Important: This is intended as general information only. It may not apply to your specific situation.  It is not a substitute for medical advice.  If you have a question or concern, please raise it with me at your next appointment or contact me sooner if it's urgent.

Abnormal Pap Smears

What are pap smears?

A pap smear is a test in which a few cells are gently scraped off the cervix and examined under a microscope.  With this test, we are looking for evidence of any changes in the cells of the cervix which, if left untreated, could progress to become cervical cancer.  A pap smear is a screening test.  This means that it is a test performed in healthy women with no symptoms.  The purpose of a screening test is to detect problems in their early stages so that we can intervene to prevent further problems down the track. 

A pap smear can detect very early changes in the cervix which gives us plenty of time to work out exactly what’s going on and how best to treat it.  These early changes are called cervical dysplasia.  Not all cases of cervical dysplasia will progress to become cervical cancer.  However, since this is a possibility, we take all cases seriously.  Cervical cancer usually doesn’t cause any symptoms until it is very advanced which makes it difficult to treat, so it is particularly important to pick up these early changes.
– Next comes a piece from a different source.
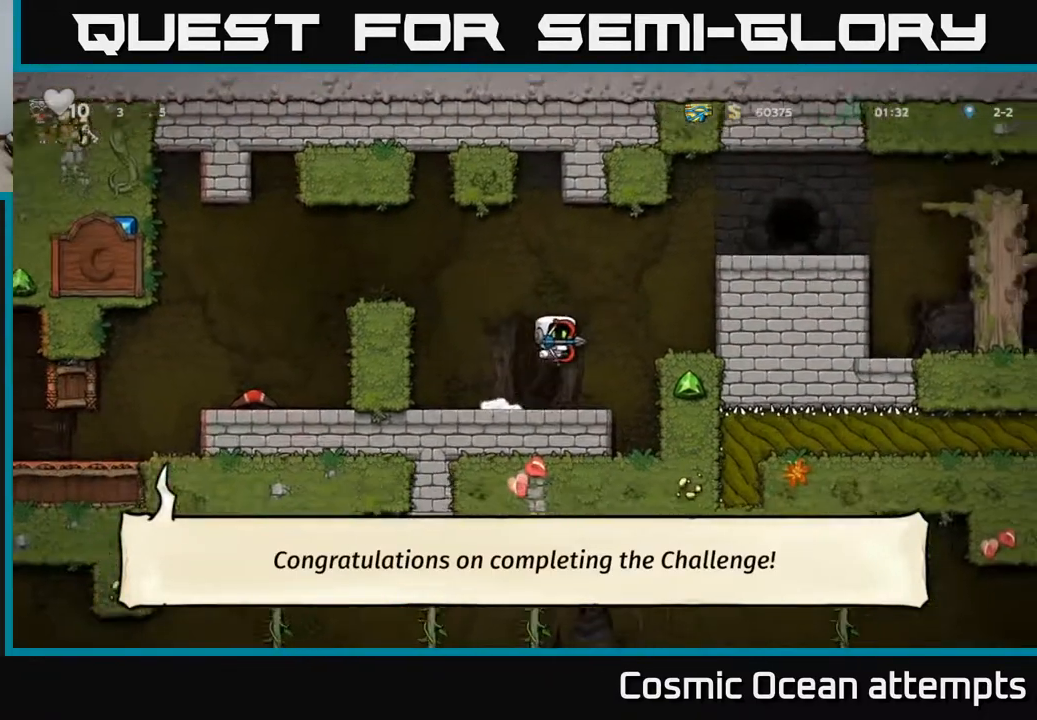
{"buttons": ["DPAD_RIGHT"], "left_stick": "center", "events": [[50, "A", "up"], [250, "DPAD_RIGHT", "up"], [317, "A", "down"], [483, "DPAD_RIGHT", "down"], [500, "A", "up"]]}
It’s important to understand that a pap smear doesn’t actually make a specific diagnosis.  What it does do, however, is tell us that something in going on and we need to look more closely at the cervix to work out what it is and what treatment, if any, is required.
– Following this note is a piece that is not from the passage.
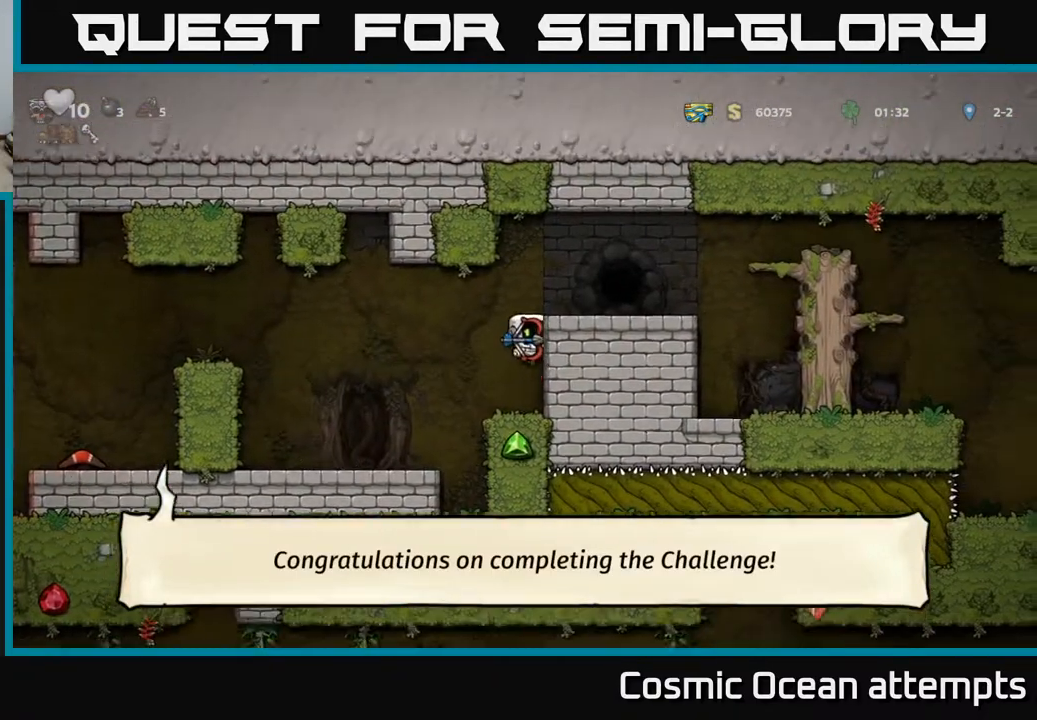
{"buttons": ["DPAD_RIGHT"], "left_stick": "center", "events": [[150, "A", "down"], [283, "A", "up"]]}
In Australia, it is recommended that all women who are, or who have ever been, sexually active have a pap smear every 2 years.  Women who have never been sexually active do not need to have pap smears.

What causes cervical dysplasia?

Cervical dysplasia is caused by the Human Papilloma Virus (HPV).  There are many different sorts of HPV, some of which can infect the skin in the genital area  and the cells in the vagina and cervix.  Other forms of the virus are responsible for the common warts that people get on their skin in other parts of the body.  The virus is spread by skin contact during sex and almost everyone who has been sexually active will have come into contact with it.  Although, technically, it is a sexually transmitted infection (STI), it’s better to think of it as a normal part of having sex as almost everyone who does so will become infected.  Condoms, which are very effective in protecting against other STIs, offer only limited protection against HPV. 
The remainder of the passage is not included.